課題
甲状腺疾患と性生活についての文章のうち、「性機能障害は甲状腺疾患の一症状」を含む箇所から始めて「続することが何より大切です。」で終わる部分を、「性機能障害」を「性機能の低下」に変えて書き直すこと。

甲状腺は、私たちの体内でエネルギー代謝や体温調節、神経の働き、さらには生殖機能にも関与する重要な臓器です。バセドウ病や橋本病などの甲状腺疾患では、甲状腺ホルモンの分泌が過剰または不足することで、さまざまな不調が生じます。
これらの変化は、単に体の不調にとどまらず、パートナーとの関係性や性生活にも影響を与えることがあります。バセドウ病や橋本病の影響を理解し、パートナーとの関係を見直すヒントを解説します。
性機能障害は甲状腺疾患の一症状
近年の研究では、甲状腺ホルモン受容体が男女ともに性腺や生殖器に存在することが明らかになっており、ホルモンバランスの乱れが性機能障害を引き起こすことが報告されています。
たとえば、
甲状腺機能亢進症(バセドウ病)では、情緒不安定や動悸、疲労感により性への関心が薄れたり、
甲状腺機能低下症(橋本病)では、体の冷えや抑うつ気分とともに性機能に変化が出ることがあります。
こうした身体的な変化は、パートナーとの距離感や関係性に影響を及ぼすこともあり、時にはすれ違いや誤解を生む原因となってしまうこともあります。
欧米の臨床では、こういった変化を典型的な症状の一つとして取り上げられることもあります。
感情の変化にも注意が必要
甲状腺ホルモンは脳内の神経伝達物質の働きにも関与しており、そのバランスが崩れると、イライラしやすくなったり、気分が落ち込みやすくなることがあります。これは病気による自然な反応であり、決して本人の「気の持ちよう」や「我慢が足りない」といった問題ではありません。
特に発症時や治療開始直後は、ホルモンバランスが大きく揺れ動く時期です。ちょうど人生の転機(結婚や出産、キャリア形成)と重なることも多く、こうした心身の不調に戸惑う方は少なくありません。
正しい理解とサポートが回復を助ける
幸いなことに、甲状腺ホルモンの値が安定してくることで、性機能障害や感情の不安定さが改善されるケースは多く報告されています。ですので、焦らず治療を継続することが何より大切です。

提示資料
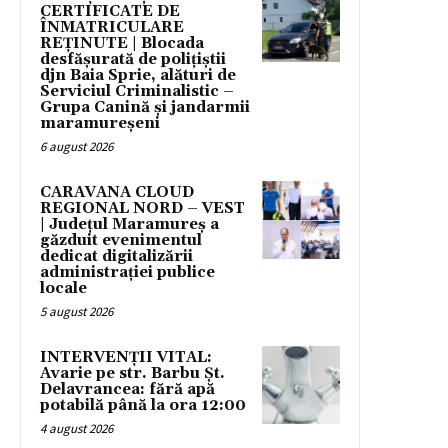
CERTIFICATE DE
ÎNMATRICULARE
REȚINUTE | Blocada
desfășurată de polițiștii
djn Baia Sprie, alături de
Serviciul Criminalistic –
Grupa Canină și jandarmii
maramureșeni
6 august 2026
CARAVANA CLOUD
REGIONAL NORD – VEST
| Județul Maramureș a
găzduit evenimentul
dedicat digitalizării
administrației publice
locale
5 august 2026
INTERVENȚII VITAL:
Avarie pe str. Barbu Șt.
Delavrancea: fără apă
potabilă până la ora 12:00
4 august 2026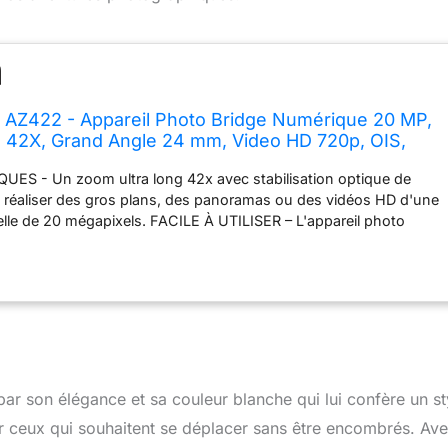
 AZ422 - Appareil Photo Bridge Numérique 20 MP,
 42X, Grand Angle 24 mm, Video HD 720p, OIS,
 Ecran LCD 3, Batterie Li-ION - Blanc
ES - Un zoom ultra long 42x avec stabilisation optique de
 réaliser des gros plans, des panoramas ou des vidéos HD d'une
elle de 20 mégapixels. FACILE À UTILISER – L'appareil photo
le d'utilisation, est un cadeau idéal, parfait pour capturer des
siques lors de tout événement et créer des souvenirs durables,
arte SDHC Kodak 32GB UHS-I U1 V10. AUTRES
- L'appareil dispose d'autres fonctions tels que la scène
uivi d'objet, les fonctions de post-montage et une foule de
nts mais conviviaux rendent la photographie facile, amusante et
FICHAGE - Le KODAK PIXPRO AZ422 possède un écran LCD 3
capacité de 460,000 pixels. CONNECTIVITE - L'AZ422 dispose
r son élégance et sa couleur blanche qui lui confère un st
é facile avec des ordinateurs et des appareils mobiles grâce à
ur ceux qui souhaitent se déplacer sans être encombrés. Av
a connectivité Wi-Fi.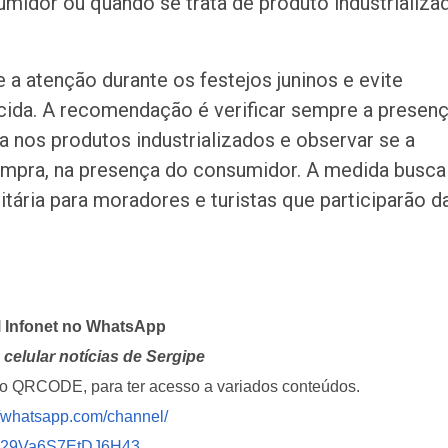
umidor ou quando se trata de produto industrializa
a atenção durante os festejos juninos e evite
ida. A recomendação é verificar sempre a presen
 nos produtos industrializados e observar se a
ompra, na presença do consumidor. A medida busca
itária para moradores e turistas que participarão d
l Infonet no WhatsApp
celular notícias de Sergipe
i o QRCODE, para ter acesso a variados conteúdos.
//whatsapp.com/channel/
029Va6S7EtDJ6H43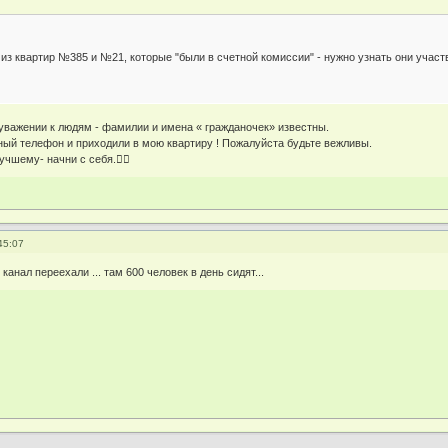
из квартир №385 и №21, которые "были в счетной комиссии" - нужно узнать они участво
уважении к людям - фамилии и имена « гражданочек» известны.
ный телефон и приходили в мою квартиру ! Пожалуйста будьте вежливы.
чшему- начни с себя.🖐🏼
45:07
канал переехали ... там 600 человек в день сидят...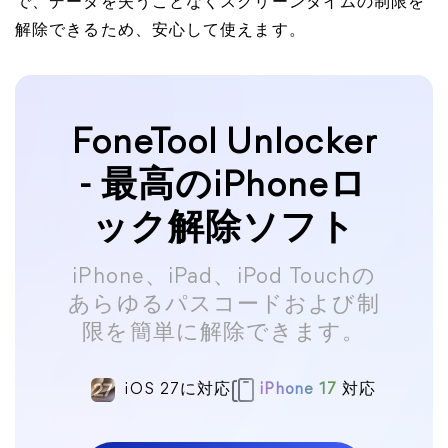
で、データを失うことなくスクリーンタイムの制限を
解除できるため、安心して使えます。
FoneTool Unlocker
- 最高のiPhoneロ
ック解除ソフト
iPhone、iPad、iPod Touchの
あらゆるパスコードおよび制
限を簡単に解除できます。
iOS 27に対応
iPhone 17
対応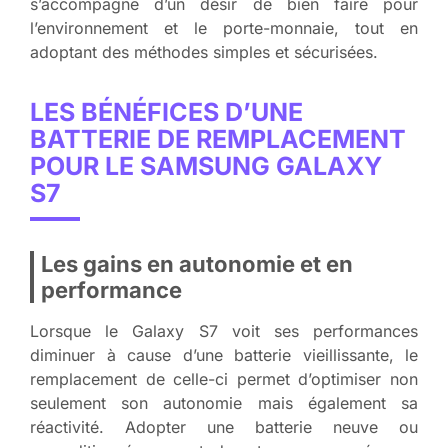
s’accompagne d’un désir de bien faire pour
l’environnement et le porte-monnaie, tout en
adoptant des méthodes simples et sécurisées.
LES BÉNÉFICES D’UNE
BATTERIE DE REMPLACEMENT
POUR LE SAMSUNG GALAXY
S7
Les gains en autonomie et en
performance
Lorsque le Galaxy S7 voit ses performances
diminuer à cause d’une batterie vieillissante, le
remplacement de celle-ci permet d’optimiser non
seulement son autonomie mais également sa
réactivité. Adopter une batterie neuve ou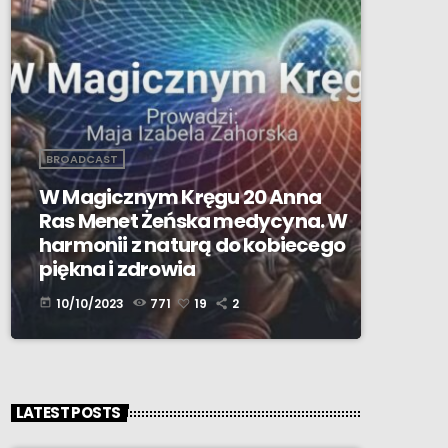
BROADCAST
W Magicznym Kręgu 20 Anna
Ras Menet Żeńska medycyna. W
harmonii z naturą do kobiecego
piękna i zdrowia
10/10/2023
771
19
2
today
LATEST POSTS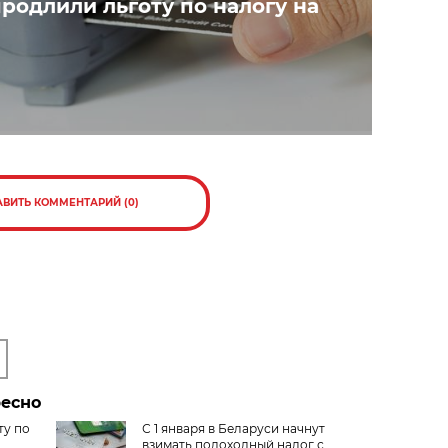
родлили льготу по налогу на
АВИТЬ КОММЕНТАРИЙ (0)
ресно
ту по
С 1 января в Беларуси начнут
взимать подоходный налог с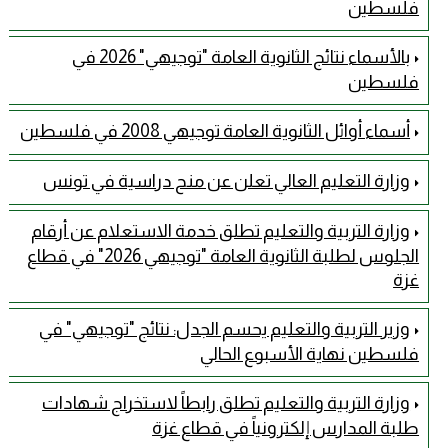
فلسطين
بالأسماء نتائج الثانوية العامة "توجيهي" 2026 في
فلسطين
أسماء أوائل الثانوية العامة توجيهي 2008 في فلسطين
وزارة التعليم العالي تعلن عن منح دراسية في تونس
وزارة التربية والتعليم تطلق خدمة الاستعلام عن أرقام
الجلوس لطلبة الثانوية العامة "توجيهي 2026" في قطاع
غزة
وزير التربية والتعليم يحسم الجدل: نتائج "توجيهي" في
فلسطين نهاية الأسبوع الحالي
وزارة التربية والتعليم تطلق رابطاً لاستخراج شهادات
طلبة المدارس إلكترونياً في قطاع غزة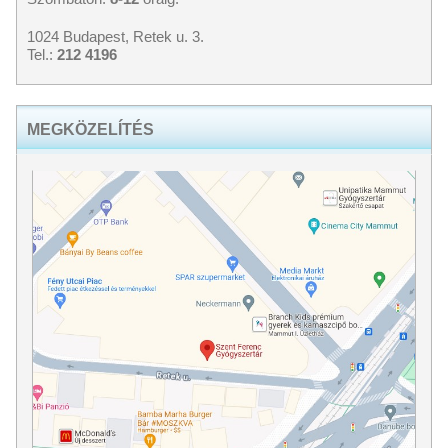
1024 Budapest, Retek u. 3.
Tel.:
212 4196
MEGKÖZELÍTÉS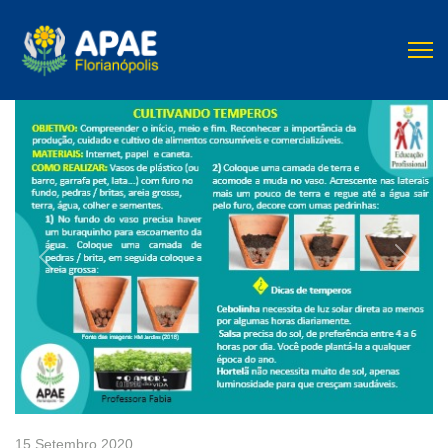
Previous
Next
15 Setembro 2020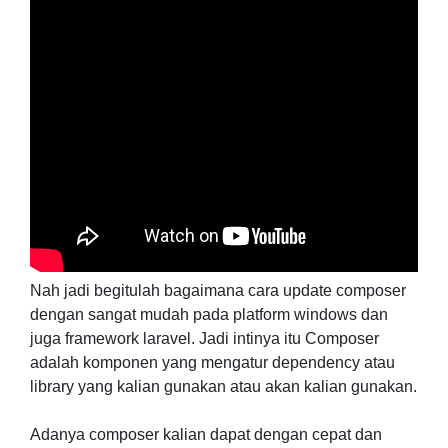
Nah jadi begitulah bagaimana cara update composer
dengan sangat mudah pada platform windows dan
juga framework laravel. Jadi intinya itu Composer
adalah komponen yang mengatur dependency atau
library yang kalian gunakan atau akan kalian gunakan.
Adanya composer kalian dapat dengan cepat dan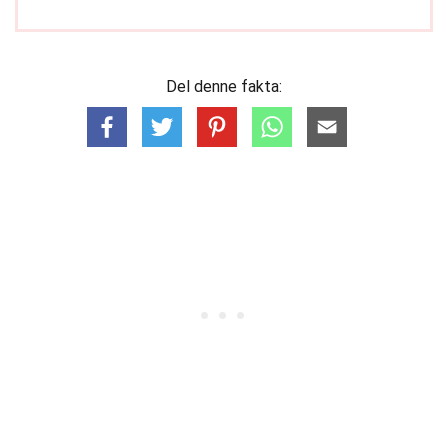
Del denne fakta: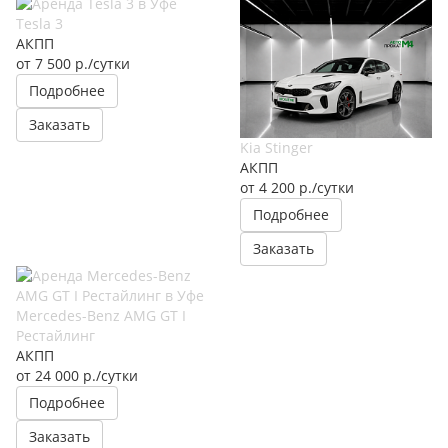
Tesla 3
АКПП
от 7 500
р.
/сутки
Подробнее
Заказать
Kia Stinger
АКПП
от 4 200
р.
/сутки
Подробнее
Заказать
Mercedes-Benz AMG GT I
Рестайлинг
АКПП
от 24 000
р.
/сутки
Подробнее
Заказать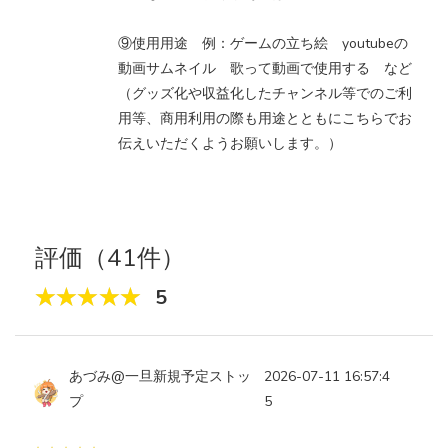
⑨使用用途 例：ゲームの立ち絵 youtubeの
動画サムネイル 歌って動画で使用する など
（グッズ化や収益化したチャンネル等でのご利
用等、商用利用の際も用途とともにこちらでお
伝えいただくようお願いします。）
評価（41件）
5
あづみ@一旦新規予定ストッ
2026-07-11 16:57:4
プ
5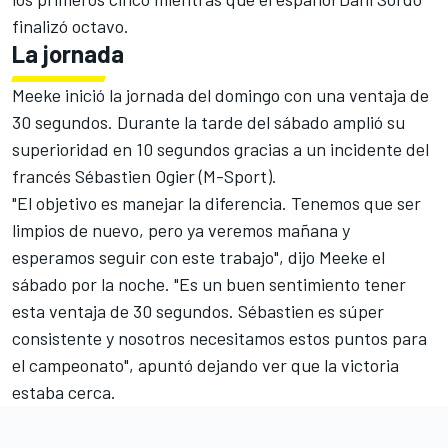
finalizó octavo.
La jornada
Meeke inició la jornada del domingo con una ventaja de
30 segundos. Durante la tarde del sábado amplió su
superioridad en 10 segundos gracias a un incidente del
francés Sébastien Ogier (M-Sport).
"El objetivo es manejar la diferencia. Tenemos que ser
limpios de nuevo, pero ya veremos mañana y
esperamos seguir con este trabajo", dijo Meeke el
sábado por la noche. "Es un buen sentimiento tener
esta ventaja de 30 segundos. Sébastien es súper
consistente y nosotros necesitamos estos puntos para
el campeonato", apuntó dejando ver que la victoria
estaba cerca.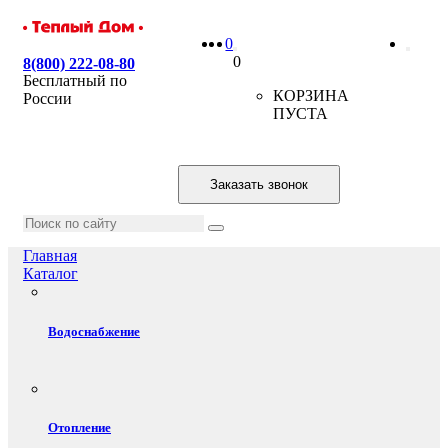
0
0
8(800) 222-08-80
Бесплатный по
КОРЗИНА
России
ПУСТА
Заказать звонок
Главная
Каталог
Водоснабжение
Отопление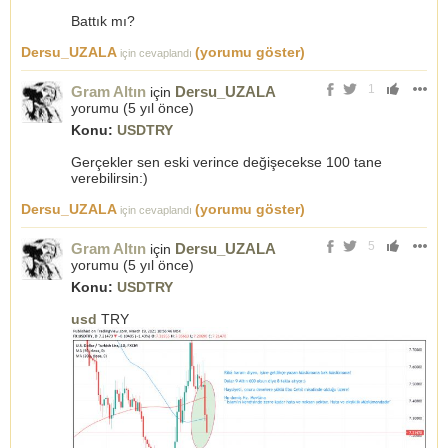
Battık mı?
Dersu_UZALA
(yorumu göster)
için cevaplandı
1
Gram Altın
Dersu_UZALA
için
yorumu (
5 yıl önce
)
Konu:
USDTRY
Gerçekler sen eski verince değişecekse 100 tane
verebilirsin:)
Dersu_UZALA
(yorumu göster)
için cevaplandı
5
Gram Altın
Dersu_UZALA
için
yorumu (
5 yıl önce
)
Konu:
USDTRY
usd
TRY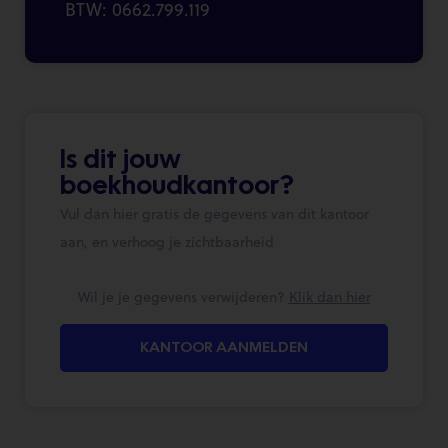
BTW: 0662.799.119
Is dit jouw
boekhoudkantoor?
Vul dan hier gratis de gegevens van dit kantoor
aan, en verhoog je zichtbaarheid
Wil je je gegevens verwijderen?
Klik dan hier
KANTOOR AANMELDEN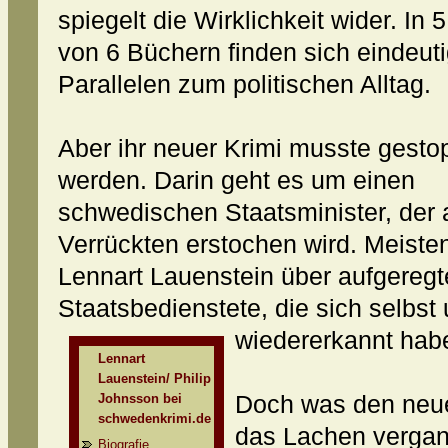
spiegelt die Wirklichkeit wider. In 5
von 6 Büchern finden sich eindeut
Parallelen zum politischen Alltag.
Aber ihr neuer Krimi musste gesto
werden. Darin geht es um einen
schwedischen Staatsminister, der 
Verrückten erstochen wird. Meiste
Lennart Lauenstein über aufgereg
Staatsbedienstete, die sich selbst
wiedererkannt hab
Lennart
Lauenstein/ Philip
Johnsson bei
Doch was den neues
schwedenkrimi.de
das Lachen vergang
Biografie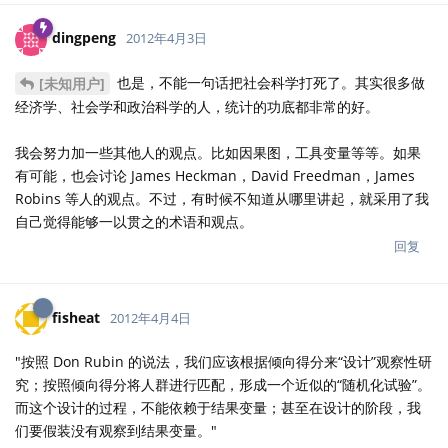
dingpeng
2012年4月3日
也是，不能一句话把社会科学打死了。其实很多做
[未知用户]
经济学、社会学和政治科学的人，统计的功底都非常的好。
我会努力加一些其他人的观点。比如因果图，工具变量等等。如果
有可能，也会讨论 James Heckman，David Freedman，James
Robins 等人的观点。不过，有时候不知道从哪里讲起，就采用了我
自己觉得能够一以贯之的术语和观点。
回复
fisheat
2012年4月4日
"按照 Don Rubin 的说法，我们应该根据倾向得分来“设计”观察性研
究；按照倾向得分将人群进行匹配，形成一个近似的“随机化试验”。
而这个设计的过程，不能依赖于结果变量；甚至在设计的阶段，我
们要假装没有观察到结果变量。"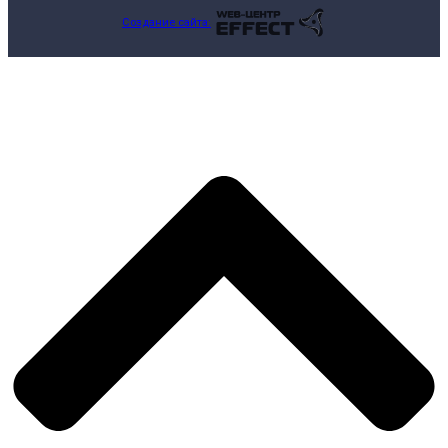
Создание сайта:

解答
性機能の低下は甲状腺疾患の一症状
近年の研究では、甲状腺ホルモン受容体が男女ともに性腺や生殖器に存在することが明らかになっており、ホルモンバランスの乱れが性機能の低下を引き起こすことが報告されています。
たとえば、
甲状腺機能亢進症(バセドウ病)では、情緒不安定や動悸、疲労感により性への関心が薄れたり、
甲状腺機能低下症(橋本病)では、体の冷えや抑うつ気分とともに性機能に変化が出ることがあります。
こうした身体的な変化は、パートナーとの距離感や関係性に影響を及ぼすこともあり、時にはすれ違いや誤解を生む原因となってしまうこともあります。
欧米の臨床では、こういった変化を典型的な症状の一つとして取り上げられることもあります。
感情の変化にも注意が必要
甲状腺ホルモンは脳内の神経伝達物質の働きにも関与しており、そのバランスが崩れると、イライラしやすくなったり、気分が落ち込みやすくなることがあります。これは病気による自然な反応であり、決して本人の「気の持ちよう」や「我慢が足りない」といった問題ではありません。
特に発症時や治療開始直後は、ホルモンバランスが大きく揺れ動く時期です。ちょうど人生の転機(結婚や出産、キャリア形成)と重なることも多く、こうした心身の不調に戸惑う方は少なくありません。
正しい理解とサポートが回復を助ける
幸いなことに、甲状腺ホルモンの値が安定してくることで、性機能の低下や感情の不安定さが改善されるケースは多く報告されています。ですので、焦らず治療を継続することが何より大切です。